Thinking they are the almighty judge and jury of “doing it right”.

Above all, I’m not sure what created this idea that digital marketing professionals are the only ones with the answers, but it’s simply not true. I think a little humility would serve us well.

In my role at work, it’s my job to help customers with best practices and guidance. In essence, I’m a consultant and and adviser and a confidante. But that doesn’t mean that I know it all.

The other part of my job is listening and learning. Understanding the real business problems and challenges of the companies I work with (and my own!). Taking questions I don’t know the answers to — and there are still plenty after 20 years in marketing — and digging in to find them, or at least make an attempt.

The worst thing we can do, especially if we consider ourselves a transformational generation and our field particularly progressive, is to act as though we’ve got it all figured out. The role of pioneers and explorers, in fact, is not to find THE answer, but to open up possibilities, to discover answers we didn’t have before and above all, to ask more and better questions.

No one likes a know it all. That includes your customers.

Digital transformation and the possibilities of it to change the way we work and do business is at the start, not the end. We’re still learning, developing, doing, finding new answers and tougher problems and weaving levels of complexity and sophistication into this at a level we couldn’t have even envisioned just a few years ago. And we have quite a ways to go.

It behooves us all to remember that we’re all students of this era, some of us are just deeper into the course materials than others.

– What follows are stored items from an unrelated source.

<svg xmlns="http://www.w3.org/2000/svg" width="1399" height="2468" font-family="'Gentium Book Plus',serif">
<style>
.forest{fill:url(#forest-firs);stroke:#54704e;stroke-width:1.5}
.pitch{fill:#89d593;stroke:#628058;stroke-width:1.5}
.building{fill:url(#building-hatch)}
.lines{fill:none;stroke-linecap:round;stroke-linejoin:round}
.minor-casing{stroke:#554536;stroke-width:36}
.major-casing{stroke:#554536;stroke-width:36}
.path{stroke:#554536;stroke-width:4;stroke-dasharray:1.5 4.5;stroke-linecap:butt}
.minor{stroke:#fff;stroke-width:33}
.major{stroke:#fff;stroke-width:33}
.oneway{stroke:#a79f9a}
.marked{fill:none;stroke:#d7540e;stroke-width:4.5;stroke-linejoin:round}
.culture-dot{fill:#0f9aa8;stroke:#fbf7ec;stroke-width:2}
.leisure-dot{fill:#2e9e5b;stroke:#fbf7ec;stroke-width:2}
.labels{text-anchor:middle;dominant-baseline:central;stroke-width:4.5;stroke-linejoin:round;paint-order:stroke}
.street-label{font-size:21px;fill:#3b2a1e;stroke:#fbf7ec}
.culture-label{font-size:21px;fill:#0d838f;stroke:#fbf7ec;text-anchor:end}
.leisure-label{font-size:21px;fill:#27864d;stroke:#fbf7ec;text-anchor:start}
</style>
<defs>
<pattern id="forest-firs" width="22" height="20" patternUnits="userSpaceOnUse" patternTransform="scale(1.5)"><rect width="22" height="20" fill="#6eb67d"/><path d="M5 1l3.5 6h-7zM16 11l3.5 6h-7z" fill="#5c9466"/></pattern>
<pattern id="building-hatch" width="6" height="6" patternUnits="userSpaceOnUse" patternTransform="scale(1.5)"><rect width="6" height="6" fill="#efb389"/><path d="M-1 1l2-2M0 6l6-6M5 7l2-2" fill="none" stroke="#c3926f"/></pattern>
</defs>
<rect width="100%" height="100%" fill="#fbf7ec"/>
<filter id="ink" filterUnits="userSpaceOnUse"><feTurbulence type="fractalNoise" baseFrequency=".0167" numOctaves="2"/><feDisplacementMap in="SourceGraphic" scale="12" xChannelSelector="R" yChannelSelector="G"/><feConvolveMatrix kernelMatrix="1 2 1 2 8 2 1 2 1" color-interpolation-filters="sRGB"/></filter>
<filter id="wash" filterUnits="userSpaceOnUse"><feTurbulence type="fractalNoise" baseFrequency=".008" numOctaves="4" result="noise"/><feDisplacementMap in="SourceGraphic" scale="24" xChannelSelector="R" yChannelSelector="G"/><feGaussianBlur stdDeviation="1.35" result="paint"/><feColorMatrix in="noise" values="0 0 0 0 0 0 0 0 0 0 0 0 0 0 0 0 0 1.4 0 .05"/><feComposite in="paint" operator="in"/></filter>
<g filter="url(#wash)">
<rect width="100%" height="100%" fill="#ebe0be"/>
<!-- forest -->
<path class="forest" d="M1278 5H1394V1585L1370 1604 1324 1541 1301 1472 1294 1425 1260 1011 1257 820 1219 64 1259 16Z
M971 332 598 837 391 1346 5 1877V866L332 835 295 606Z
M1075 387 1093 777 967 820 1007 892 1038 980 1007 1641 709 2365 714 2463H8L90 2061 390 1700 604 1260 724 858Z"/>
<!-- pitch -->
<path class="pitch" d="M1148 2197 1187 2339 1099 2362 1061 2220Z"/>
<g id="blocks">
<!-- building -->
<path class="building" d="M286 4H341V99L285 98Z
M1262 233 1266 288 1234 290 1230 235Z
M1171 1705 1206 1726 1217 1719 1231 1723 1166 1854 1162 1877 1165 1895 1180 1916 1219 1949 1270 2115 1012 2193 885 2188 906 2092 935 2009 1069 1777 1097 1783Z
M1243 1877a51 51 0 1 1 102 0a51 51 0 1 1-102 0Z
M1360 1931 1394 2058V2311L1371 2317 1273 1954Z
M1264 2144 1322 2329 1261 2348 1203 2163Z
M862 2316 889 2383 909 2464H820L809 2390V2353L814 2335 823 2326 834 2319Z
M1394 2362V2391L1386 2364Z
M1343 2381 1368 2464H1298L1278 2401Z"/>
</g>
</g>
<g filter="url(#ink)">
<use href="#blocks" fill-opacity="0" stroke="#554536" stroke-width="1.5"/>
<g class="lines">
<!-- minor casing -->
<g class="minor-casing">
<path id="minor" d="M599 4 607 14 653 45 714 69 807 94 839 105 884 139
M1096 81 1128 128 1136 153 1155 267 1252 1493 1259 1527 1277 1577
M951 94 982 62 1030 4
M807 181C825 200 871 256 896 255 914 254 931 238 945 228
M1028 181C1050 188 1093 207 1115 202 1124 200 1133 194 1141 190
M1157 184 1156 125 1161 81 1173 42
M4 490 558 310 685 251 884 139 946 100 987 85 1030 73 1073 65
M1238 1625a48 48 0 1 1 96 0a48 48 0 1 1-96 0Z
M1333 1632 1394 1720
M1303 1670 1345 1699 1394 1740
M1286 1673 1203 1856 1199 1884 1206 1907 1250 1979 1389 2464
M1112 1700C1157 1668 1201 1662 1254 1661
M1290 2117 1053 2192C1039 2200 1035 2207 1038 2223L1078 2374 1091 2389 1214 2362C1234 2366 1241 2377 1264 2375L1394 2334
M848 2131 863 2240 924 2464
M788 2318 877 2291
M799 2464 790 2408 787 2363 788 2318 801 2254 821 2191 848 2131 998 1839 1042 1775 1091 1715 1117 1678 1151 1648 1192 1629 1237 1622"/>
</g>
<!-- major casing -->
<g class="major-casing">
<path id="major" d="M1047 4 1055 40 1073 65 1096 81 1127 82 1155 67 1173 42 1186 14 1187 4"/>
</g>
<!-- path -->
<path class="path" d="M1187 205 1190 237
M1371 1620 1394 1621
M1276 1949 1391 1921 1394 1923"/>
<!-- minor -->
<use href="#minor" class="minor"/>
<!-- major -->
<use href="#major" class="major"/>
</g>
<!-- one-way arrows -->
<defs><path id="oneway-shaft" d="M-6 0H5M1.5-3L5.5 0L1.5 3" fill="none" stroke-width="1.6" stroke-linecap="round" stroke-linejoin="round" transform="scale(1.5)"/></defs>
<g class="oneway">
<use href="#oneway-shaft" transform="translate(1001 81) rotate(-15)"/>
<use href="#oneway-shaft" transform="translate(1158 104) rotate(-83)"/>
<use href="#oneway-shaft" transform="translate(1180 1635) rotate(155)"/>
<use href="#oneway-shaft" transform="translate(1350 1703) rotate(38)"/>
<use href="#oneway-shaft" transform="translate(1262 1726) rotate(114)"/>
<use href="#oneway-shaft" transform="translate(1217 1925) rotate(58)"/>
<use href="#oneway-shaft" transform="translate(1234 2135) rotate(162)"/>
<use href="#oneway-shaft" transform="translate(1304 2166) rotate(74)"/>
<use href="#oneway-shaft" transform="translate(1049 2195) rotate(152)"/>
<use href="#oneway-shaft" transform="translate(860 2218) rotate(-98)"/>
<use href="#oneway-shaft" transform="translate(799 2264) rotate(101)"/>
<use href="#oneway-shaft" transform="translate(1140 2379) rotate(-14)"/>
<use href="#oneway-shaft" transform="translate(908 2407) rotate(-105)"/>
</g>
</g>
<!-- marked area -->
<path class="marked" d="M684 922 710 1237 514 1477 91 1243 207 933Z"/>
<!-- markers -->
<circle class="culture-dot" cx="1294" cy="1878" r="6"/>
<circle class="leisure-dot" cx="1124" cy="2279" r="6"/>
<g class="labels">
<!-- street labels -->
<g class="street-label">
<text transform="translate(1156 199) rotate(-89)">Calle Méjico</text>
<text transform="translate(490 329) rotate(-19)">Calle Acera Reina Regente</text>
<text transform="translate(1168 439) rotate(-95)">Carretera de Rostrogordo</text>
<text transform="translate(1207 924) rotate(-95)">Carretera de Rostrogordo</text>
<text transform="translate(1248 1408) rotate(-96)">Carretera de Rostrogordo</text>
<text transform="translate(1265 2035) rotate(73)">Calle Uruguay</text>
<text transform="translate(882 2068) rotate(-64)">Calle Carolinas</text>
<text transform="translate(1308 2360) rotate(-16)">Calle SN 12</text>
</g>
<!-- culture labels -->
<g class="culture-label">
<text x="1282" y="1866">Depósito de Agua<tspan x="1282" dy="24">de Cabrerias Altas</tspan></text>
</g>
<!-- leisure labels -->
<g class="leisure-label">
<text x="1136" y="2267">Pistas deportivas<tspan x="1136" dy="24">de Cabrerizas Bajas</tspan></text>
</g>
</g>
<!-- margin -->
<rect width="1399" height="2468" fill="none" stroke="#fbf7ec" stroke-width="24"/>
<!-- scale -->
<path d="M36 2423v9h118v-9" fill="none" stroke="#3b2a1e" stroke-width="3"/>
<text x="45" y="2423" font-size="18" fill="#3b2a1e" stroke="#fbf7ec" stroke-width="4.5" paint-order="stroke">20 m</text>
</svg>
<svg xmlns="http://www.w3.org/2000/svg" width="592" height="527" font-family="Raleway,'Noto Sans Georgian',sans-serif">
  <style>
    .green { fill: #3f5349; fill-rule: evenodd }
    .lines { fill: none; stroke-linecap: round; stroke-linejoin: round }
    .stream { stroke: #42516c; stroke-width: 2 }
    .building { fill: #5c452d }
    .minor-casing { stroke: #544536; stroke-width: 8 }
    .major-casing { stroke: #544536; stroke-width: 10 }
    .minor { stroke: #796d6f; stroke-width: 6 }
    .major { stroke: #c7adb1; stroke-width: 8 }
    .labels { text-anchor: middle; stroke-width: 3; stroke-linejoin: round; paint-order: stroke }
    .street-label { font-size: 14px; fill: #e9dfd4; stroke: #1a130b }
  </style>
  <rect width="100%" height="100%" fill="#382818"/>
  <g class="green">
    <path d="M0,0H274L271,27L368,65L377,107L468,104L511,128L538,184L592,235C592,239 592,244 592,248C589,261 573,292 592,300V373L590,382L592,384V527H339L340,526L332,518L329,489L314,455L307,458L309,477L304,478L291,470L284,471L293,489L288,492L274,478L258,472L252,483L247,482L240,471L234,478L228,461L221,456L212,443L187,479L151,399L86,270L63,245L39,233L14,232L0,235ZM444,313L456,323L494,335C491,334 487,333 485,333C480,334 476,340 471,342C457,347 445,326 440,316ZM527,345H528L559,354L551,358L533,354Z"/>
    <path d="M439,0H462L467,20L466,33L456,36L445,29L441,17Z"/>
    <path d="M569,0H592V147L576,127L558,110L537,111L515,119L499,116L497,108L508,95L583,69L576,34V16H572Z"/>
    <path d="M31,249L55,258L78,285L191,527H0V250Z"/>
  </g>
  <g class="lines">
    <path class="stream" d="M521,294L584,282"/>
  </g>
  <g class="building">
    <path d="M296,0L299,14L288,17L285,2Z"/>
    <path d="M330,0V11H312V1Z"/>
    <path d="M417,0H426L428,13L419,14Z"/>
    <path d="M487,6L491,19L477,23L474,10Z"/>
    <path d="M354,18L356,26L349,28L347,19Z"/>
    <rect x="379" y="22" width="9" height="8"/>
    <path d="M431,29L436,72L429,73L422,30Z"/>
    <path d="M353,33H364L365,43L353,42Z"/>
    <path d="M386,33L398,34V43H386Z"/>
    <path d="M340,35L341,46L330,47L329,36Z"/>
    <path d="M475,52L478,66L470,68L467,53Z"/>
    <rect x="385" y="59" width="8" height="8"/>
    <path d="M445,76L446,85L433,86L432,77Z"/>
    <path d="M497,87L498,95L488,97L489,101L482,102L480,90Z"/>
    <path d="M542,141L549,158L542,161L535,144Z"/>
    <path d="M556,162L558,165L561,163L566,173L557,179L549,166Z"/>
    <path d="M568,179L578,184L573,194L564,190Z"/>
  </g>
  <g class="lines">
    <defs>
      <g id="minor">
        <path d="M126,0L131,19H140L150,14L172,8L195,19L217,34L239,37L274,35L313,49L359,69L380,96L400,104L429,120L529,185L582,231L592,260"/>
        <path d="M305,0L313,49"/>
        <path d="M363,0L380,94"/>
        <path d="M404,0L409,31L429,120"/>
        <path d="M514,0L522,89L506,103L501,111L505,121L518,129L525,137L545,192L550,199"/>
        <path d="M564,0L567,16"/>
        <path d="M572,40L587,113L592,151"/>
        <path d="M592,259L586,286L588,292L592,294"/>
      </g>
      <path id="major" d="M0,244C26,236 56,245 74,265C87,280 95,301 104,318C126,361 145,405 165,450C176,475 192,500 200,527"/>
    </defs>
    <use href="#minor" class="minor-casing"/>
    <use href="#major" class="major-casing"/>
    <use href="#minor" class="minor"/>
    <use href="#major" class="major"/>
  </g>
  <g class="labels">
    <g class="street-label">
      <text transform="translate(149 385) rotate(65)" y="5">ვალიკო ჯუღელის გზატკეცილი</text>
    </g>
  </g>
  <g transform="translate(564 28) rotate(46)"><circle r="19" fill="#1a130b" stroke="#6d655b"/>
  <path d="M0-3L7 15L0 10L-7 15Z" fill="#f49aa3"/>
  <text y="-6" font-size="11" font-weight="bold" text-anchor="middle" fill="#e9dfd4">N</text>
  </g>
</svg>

And while we may have great learnings and expertise to share, we also have a lot to learn. If we’re lucky, we’ll always be doing so.

Don’t forget why we’re here.

I love the work I do. I think it’s the most exciting and rewarding time to be in our field.

But we owe it to ourselves, to each other, and to the businesses and people we work with to recognize that expertise is a spectrum, not an absolute, and no one appointed us to the jury who gets to decide when someone’s expertise is “enough” to meet muster.

So let’s all get our eyes back on our own paper, work hard to deliver value through the work we do, demonstrate our results and prove their worth, and continue pushing the boundaries so that we can grow and expand our own expertise by learning from others.

There’s plenty of work to do out there, and plenty of innovation yet to come. Let’s get to it.